(Dataset entries)
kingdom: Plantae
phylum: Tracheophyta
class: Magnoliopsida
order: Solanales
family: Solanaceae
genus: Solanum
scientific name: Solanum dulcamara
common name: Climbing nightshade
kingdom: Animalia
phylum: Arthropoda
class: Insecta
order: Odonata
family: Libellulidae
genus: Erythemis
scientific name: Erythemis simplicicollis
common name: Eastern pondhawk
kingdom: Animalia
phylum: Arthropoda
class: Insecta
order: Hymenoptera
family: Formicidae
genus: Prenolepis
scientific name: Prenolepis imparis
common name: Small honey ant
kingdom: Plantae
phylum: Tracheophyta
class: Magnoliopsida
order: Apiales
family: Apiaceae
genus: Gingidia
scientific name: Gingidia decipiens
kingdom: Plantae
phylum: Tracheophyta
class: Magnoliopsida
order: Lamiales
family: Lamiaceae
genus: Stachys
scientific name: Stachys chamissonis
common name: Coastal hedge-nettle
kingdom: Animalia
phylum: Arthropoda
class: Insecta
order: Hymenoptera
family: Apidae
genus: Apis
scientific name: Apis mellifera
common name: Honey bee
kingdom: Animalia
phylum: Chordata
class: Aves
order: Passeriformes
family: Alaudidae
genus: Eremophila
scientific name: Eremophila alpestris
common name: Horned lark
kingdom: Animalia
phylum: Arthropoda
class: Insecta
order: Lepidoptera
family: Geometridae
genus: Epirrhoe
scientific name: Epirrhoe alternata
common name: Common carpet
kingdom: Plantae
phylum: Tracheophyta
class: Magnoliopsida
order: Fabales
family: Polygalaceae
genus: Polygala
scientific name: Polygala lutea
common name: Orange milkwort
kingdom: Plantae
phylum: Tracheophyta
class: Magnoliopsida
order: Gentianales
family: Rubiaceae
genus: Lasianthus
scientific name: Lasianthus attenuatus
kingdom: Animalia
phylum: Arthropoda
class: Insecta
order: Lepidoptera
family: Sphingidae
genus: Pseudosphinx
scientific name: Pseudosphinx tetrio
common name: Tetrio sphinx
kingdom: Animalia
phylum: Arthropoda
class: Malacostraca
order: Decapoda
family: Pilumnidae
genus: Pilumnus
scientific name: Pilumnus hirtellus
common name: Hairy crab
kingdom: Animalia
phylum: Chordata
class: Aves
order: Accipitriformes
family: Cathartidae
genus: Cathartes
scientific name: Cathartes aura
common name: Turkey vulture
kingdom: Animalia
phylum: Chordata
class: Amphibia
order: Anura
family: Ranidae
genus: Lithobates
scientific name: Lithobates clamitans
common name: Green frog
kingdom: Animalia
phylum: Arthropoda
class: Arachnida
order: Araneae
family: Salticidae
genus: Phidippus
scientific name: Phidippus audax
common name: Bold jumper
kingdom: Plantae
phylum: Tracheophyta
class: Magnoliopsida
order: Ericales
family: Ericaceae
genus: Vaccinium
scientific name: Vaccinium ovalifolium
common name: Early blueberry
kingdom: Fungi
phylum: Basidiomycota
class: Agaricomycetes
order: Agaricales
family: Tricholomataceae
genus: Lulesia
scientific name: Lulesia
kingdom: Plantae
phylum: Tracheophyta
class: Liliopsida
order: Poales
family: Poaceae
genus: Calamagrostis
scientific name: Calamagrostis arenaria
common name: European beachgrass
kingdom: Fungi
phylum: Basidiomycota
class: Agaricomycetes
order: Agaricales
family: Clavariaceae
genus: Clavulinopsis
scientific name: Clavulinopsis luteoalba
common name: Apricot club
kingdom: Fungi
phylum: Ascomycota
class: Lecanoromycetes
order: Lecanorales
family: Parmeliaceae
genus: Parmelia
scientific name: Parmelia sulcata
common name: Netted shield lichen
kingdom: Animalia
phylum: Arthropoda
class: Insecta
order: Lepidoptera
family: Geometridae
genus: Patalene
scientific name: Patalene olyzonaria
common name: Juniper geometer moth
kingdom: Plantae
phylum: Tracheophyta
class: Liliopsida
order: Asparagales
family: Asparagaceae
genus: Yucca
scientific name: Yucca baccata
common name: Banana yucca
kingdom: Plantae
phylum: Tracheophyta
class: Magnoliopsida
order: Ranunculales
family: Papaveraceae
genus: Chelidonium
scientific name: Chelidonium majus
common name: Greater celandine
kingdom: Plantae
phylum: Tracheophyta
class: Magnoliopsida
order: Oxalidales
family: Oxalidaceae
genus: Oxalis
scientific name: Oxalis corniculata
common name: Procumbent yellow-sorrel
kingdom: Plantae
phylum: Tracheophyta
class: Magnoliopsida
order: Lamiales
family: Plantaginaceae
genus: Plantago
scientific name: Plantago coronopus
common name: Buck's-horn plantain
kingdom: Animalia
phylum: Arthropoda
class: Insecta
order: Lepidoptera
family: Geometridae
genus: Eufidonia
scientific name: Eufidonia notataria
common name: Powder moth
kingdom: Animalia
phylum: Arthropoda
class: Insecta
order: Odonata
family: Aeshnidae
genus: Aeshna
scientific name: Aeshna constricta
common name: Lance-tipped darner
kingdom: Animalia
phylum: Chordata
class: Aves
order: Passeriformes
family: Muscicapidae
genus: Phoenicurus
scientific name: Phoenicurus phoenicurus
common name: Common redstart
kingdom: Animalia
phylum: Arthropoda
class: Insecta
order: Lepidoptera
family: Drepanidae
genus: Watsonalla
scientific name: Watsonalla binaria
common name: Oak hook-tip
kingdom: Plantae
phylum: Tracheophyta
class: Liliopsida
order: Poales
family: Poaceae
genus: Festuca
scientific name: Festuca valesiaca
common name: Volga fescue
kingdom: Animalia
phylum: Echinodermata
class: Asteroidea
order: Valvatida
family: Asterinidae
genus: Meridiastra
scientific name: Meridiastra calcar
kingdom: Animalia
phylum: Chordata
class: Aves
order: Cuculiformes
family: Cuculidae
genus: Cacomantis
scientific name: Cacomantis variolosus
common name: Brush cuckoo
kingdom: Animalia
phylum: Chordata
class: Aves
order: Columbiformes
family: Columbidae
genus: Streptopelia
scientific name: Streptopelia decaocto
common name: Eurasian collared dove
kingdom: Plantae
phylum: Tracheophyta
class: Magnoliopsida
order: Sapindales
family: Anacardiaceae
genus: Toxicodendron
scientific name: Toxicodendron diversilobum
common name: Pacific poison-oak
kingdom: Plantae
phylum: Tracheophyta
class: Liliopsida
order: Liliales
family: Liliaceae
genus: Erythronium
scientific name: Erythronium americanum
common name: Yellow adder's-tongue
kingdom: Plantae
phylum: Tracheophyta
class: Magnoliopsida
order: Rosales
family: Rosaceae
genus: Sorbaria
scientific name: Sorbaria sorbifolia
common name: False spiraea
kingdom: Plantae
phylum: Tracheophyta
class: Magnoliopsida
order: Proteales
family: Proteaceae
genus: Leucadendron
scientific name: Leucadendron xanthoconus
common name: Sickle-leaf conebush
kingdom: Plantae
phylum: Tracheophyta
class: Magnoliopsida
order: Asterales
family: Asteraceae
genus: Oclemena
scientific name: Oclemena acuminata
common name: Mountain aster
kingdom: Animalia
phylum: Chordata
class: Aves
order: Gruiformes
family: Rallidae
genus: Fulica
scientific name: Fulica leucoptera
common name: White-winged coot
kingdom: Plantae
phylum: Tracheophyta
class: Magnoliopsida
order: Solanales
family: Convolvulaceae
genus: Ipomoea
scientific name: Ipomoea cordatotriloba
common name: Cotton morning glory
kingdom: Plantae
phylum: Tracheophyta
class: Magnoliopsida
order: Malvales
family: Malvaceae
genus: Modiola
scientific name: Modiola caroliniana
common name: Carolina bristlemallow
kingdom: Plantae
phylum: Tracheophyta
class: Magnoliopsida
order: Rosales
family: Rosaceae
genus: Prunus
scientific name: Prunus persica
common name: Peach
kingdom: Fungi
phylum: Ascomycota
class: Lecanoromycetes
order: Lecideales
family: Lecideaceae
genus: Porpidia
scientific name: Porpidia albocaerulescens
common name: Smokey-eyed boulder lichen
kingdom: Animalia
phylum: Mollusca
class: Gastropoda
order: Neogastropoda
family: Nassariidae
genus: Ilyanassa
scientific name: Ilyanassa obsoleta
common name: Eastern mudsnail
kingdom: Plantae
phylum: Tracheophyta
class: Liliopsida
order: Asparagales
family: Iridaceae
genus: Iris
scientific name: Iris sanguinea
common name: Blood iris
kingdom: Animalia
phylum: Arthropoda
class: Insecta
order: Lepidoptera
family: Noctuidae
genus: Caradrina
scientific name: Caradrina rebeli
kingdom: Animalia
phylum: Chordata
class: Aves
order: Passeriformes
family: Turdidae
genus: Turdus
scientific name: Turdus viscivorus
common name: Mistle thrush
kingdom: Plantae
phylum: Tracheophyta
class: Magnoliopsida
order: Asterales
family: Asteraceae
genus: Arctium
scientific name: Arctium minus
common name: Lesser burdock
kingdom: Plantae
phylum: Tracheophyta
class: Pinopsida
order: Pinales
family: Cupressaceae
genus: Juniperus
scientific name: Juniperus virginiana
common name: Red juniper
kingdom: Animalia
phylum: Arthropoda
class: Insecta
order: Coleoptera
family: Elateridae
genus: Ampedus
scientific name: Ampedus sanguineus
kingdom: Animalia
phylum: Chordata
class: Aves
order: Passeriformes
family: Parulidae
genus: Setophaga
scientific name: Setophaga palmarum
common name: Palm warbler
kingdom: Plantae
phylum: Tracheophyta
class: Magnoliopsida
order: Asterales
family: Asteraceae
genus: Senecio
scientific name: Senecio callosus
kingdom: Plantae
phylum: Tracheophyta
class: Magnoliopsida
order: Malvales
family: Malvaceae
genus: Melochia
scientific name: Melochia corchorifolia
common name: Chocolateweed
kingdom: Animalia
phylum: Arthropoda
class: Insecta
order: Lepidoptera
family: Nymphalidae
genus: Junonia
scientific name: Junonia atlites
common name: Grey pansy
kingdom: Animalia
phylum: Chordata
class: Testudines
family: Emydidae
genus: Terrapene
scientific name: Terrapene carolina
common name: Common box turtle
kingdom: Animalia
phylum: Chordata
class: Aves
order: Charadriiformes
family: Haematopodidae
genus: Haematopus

Your instructions: Echo the lines of the entries above word for word, from the line containing "scientific name: Phidippus audax" through the line containing "family: Papaveraceae", including both of those lines.

Answer to this exercise:
scientific name: Phidippus audax
common name: Bold jumper
kingdom: Plantae
phylum: Tracheophyta
class: Magnoliopsida
order: Ericales
family: Ericaceae
genus: Vaccinium
scientific name: Vaccinium ovalifolium
common name: Early blueberry
kingdom: Fungi
phylum: Basidiomycota
class: Agaricomycetes
order: Agaricales
family: Tricholomataceae
genus: Lulesia
scientific name: Lulesia
kingdom: Plantae
phylum: Tracheophyta
class: Liliopsida
order: Poales
family: Poaceae
genus: Calamagrostis
scientific name: Calamagrostis arenaria
common name: European beachgrass
kingdom: Fungi
phylum: Basidiomycota
class: Agaricomycetes
order: Agaricales
family: Clavariaceae
genus: Clavulinopsis
scientific name: Clavulinopsis luteoalba
common name: Apricot club
kingdom: Fungi
phylum: Ascomycota
class: Lecanoromycetes
order: Lecanorales
family: Parmeliaceae
genus: Parmelia
scientific name: Parmelia sulcata
common name: Netted shield lichen
kingdom: Animalia
phylum: Arthropoda
class: Insecta
order: Lepidoptera
family: Geometridae
genus: Patalene
scientific name: Patalene olyzonaria
common name: Juniper geometer moth
kingdom: Plantae
phylum: Tracheophyta
class: Liliopsida
order: Asparagales
family: Asparagaceae
genus: Yucca
scientific name: Yucca baccata
common name: Banana yucca
kingdom: Plantae
phylum: Tracheophyta
class: Magnoliopsida
order: Ranunculales
family: Papaveraceae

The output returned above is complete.